BBVA, Spain's second-biggest bank after Santander, on Wednesday reported a 17.4-percent drop in quarterly net profit, also weighed down by new bad loan provisions.

Spanish banks are struggling with an economic downturn in Spain brought about by a collapse of the once booming property market in 2008 which has left many developers and homeowners struggling to meet their loan repayments.

Banks are also under pressure since the announcement last month of tougher international capital requirements intended to protect against financial crises that will be presented for approval to the Group of 20 (G20) developed and developing nations in November.

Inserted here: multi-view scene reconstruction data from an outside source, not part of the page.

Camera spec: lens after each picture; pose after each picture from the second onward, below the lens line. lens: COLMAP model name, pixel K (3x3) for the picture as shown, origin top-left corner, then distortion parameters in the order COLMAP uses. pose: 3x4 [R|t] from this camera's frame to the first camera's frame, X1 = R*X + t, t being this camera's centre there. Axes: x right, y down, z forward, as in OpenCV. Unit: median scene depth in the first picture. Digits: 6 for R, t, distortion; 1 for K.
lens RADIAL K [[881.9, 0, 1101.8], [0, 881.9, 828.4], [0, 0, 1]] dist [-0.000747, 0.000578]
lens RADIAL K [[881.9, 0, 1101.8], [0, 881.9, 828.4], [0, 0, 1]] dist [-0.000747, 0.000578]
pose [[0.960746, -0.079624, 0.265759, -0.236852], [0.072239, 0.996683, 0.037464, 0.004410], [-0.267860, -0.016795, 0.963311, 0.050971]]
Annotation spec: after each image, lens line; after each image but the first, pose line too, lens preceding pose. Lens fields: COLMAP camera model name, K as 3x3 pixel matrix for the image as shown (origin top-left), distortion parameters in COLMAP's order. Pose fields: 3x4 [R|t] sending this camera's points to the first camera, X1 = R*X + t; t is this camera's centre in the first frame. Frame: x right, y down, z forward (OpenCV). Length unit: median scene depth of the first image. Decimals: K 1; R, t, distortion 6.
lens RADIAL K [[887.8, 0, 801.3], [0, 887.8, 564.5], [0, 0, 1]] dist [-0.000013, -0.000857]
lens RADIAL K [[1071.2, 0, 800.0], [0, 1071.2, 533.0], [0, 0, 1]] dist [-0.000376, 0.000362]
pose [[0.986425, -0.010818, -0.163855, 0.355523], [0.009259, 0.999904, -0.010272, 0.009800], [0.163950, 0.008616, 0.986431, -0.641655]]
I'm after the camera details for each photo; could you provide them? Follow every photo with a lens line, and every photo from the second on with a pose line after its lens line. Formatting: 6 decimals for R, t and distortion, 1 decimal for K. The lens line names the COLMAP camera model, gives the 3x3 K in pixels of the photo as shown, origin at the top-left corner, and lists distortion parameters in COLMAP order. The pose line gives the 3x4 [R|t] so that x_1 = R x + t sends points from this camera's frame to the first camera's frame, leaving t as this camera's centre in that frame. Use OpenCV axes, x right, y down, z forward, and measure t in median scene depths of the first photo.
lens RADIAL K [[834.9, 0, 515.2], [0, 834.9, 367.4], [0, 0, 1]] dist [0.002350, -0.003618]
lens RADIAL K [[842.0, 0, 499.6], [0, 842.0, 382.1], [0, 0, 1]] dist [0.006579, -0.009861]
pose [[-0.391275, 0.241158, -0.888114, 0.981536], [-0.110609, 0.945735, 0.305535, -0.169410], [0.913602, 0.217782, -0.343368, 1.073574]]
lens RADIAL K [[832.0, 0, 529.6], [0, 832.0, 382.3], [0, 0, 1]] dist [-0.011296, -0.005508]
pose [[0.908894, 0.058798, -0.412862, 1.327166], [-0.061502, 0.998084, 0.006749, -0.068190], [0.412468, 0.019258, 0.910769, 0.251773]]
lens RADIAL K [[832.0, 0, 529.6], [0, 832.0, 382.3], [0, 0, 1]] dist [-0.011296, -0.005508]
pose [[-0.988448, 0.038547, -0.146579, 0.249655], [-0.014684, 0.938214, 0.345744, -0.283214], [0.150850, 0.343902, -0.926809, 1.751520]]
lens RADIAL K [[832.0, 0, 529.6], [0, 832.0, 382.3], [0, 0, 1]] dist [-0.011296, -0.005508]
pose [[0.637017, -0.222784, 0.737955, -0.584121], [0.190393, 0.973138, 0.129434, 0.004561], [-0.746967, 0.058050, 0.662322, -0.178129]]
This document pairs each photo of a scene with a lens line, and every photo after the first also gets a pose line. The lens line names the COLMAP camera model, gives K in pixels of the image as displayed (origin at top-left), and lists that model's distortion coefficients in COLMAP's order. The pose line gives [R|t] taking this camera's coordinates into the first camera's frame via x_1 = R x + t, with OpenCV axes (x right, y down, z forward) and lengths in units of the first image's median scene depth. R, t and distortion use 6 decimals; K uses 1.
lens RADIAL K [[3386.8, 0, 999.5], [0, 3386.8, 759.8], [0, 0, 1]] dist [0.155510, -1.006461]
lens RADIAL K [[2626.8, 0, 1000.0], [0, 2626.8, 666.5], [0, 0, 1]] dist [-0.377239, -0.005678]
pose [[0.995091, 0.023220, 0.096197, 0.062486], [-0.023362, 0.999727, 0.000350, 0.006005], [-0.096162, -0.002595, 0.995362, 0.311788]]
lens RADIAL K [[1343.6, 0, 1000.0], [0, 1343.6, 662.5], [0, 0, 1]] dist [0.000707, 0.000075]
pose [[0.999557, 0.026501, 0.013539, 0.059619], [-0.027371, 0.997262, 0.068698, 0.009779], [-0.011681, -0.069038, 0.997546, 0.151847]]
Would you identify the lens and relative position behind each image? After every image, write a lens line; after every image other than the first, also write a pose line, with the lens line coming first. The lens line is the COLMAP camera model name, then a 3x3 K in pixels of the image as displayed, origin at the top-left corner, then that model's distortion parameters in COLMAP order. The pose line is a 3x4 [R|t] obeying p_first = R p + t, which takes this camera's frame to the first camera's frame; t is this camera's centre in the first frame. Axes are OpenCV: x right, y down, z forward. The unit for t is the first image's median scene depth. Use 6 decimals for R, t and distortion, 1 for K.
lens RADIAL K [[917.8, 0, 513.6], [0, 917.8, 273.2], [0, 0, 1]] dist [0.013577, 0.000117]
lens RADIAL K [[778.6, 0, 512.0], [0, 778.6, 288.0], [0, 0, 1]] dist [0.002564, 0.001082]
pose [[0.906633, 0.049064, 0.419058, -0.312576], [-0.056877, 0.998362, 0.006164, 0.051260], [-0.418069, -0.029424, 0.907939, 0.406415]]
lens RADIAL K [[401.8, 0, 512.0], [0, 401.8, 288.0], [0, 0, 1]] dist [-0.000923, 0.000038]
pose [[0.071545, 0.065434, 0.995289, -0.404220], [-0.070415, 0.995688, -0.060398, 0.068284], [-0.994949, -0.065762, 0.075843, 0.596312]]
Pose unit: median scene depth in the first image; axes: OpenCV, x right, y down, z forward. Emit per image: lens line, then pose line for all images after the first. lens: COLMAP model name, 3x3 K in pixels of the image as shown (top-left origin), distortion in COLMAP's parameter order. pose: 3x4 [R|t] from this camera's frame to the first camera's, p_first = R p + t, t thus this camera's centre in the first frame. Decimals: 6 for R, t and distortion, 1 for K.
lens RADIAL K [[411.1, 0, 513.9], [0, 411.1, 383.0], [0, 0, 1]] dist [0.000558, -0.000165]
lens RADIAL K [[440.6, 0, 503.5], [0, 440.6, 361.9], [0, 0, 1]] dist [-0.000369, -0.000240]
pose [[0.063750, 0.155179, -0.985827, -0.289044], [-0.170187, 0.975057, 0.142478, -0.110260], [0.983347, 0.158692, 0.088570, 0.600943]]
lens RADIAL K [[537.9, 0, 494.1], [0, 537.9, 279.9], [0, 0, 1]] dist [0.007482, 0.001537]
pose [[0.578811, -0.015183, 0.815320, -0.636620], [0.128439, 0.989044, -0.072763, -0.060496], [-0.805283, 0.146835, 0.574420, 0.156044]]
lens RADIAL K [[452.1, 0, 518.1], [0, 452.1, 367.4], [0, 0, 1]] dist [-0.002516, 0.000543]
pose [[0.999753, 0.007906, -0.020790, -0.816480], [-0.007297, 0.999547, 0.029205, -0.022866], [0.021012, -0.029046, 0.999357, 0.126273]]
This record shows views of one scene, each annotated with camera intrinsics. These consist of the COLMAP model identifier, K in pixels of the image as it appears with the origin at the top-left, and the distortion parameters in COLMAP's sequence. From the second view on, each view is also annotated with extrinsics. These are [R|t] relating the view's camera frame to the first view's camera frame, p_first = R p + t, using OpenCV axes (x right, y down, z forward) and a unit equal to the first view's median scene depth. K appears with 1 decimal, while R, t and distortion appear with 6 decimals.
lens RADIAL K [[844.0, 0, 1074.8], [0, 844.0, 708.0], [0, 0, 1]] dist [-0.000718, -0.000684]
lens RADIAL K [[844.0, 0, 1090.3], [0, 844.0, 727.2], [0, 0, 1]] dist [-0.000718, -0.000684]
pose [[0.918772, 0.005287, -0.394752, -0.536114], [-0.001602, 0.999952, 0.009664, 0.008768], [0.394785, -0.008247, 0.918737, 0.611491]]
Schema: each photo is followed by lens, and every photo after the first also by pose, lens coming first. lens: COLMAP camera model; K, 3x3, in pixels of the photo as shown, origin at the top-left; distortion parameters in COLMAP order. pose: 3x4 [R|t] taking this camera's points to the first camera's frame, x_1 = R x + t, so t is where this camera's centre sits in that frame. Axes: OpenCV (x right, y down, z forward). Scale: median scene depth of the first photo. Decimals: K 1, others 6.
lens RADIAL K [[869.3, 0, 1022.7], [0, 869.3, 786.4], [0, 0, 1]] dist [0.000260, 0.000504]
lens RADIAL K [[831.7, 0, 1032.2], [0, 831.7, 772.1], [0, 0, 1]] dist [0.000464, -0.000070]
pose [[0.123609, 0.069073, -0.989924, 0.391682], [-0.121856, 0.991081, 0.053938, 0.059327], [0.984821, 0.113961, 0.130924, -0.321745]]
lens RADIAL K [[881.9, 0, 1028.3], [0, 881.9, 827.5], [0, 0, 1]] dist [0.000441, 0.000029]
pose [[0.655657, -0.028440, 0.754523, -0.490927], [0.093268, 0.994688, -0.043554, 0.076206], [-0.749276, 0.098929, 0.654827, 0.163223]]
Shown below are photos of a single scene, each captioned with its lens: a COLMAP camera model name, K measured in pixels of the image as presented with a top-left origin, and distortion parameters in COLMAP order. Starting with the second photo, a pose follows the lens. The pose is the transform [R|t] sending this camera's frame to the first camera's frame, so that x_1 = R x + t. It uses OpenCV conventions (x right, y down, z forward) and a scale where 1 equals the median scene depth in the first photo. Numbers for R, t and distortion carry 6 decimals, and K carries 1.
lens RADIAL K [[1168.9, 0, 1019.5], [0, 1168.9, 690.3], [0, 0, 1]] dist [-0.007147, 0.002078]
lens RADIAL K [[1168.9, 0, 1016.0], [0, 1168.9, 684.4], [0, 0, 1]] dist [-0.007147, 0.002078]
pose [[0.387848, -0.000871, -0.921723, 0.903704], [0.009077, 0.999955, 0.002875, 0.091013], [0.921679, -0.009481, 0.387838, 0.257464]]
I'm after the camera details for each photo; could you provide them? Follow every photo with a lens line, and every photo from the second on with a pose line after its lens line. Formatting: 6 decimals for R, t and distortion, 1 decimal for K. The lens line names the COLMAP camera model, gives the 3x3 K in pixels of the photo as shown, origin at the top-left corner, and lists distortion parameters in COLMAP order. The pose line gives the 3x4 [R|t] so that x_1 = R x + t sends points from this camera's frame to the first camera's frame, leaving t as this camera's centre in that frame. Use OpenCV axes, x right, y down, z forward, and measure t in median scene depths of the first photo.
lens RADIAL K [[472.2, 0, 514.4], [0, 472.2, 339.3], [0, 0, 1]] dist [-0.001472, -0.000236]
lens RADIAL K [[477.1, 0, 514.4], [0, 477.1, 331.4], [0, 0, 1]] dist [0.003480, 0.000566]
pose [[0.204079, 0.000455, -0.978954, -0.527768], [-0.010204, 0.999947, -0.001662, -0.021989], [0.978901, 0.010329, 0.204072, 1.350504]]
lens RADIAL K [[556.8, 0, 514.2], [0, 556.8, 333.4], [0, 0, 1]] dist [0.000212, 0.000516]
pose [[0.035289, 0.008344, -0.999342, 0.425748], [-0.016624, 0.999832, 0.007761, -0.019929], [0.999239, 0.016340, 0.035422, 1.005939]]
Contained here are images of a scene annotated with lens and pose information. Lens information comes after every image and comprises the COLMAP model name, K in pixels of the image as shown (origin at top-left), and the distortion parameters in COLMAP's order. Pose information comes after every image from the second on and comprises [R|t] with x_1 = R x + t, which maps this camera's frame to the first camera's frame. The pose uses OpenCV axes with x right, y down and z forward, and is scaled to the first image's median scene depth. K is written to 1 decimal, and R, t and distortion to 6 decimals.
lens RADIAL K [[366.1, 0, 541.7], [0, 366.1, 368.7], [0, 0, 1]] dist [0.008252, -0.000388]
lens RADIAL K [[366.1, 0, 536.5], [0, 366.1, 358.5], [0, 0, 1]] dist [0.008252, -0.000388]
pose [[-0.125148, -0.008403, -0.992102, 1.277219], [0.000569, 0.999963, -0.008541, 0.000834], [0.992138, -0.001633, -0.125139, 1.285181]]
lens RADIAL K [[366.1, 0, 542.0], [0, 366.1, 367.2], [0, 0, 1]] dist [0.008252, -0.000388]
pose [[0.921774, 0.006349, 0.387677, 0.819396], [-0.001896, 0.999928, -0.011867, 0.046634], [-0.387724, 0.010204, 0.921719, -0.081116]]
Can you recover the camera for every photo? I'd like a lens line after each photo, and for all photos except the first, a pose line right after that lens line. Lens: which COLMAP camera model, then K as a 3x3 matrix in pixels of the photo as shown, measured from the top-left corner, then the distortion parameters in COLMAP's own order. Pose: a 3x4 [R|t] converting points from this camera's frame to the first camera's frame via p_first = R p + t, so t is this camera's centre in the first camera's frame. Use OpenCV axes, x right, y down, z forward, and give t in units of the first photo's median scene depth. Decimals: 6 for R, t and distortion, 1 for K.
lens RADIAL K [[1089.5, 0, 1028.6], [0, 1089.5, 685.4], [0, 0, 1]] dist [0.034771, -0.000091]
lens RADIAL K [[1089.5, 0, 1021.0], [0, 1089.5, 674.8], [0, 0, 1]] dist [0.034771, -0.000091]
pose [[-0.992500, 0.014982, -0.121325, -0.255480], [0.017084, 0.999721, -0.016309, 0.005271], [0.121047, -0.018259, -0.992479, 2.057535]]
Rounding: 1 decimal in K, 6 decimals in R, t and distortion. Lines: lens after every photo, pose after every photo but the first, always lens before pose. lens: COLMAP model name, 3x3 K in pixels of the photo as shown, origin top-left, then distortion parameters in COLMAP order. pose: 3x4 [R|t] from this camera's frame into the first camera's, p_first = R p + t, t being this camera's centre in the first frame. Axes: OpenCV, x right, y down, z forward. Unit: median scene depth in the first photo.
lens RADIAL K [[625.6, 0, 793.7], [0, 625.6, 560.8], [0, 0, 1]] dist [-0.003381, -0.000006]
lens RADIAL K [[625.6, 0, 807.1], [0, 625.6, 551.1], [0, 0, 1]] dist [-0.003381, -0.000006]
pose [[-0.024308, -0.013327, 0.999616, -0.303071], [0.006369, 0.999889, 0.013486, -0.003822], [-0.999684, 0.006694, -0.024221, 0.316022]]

The changes, known as Basel III, require banks to build stronger buffers of high-quality assets to protect against future losses.

Santander chairman Emilio Botin last month hailed the rules as "possibly the most significant for the international financial system in many decades."

Over the first nine months of the year, Santander gained 37 percent of its profits in Europe, 42 percent in Latin America, 18 percent in Britain and 3.0 percent in the United States.

But these regions reported diverse fortunes, with profits in European operations slumping 20 percent to 3.18 billion euros, while Latin America climbed 24 percent to 3.48 billion euros, Britain was up 17 percent to 1.53 billion euros and activities in the United States led to a profit there of 293 million euros compared to a loss of 29 million euros a year earlier.

Santander, the eurozone's largest bank by market capitalisation, expanded further into the British marketplace during the quarter when it snapped up 318 retail branches from state-controlled lender Royal Bank of Scotland in August.

The transaction, worth about 1.65 billion pounds (1.88 billion euros, 2.60 billion dollars), will see Santander add to network after takeovers of Abbey in 2004 and Bradford & Bingley and Alliance & Leicester in late 2008 at the height of the financial crisis.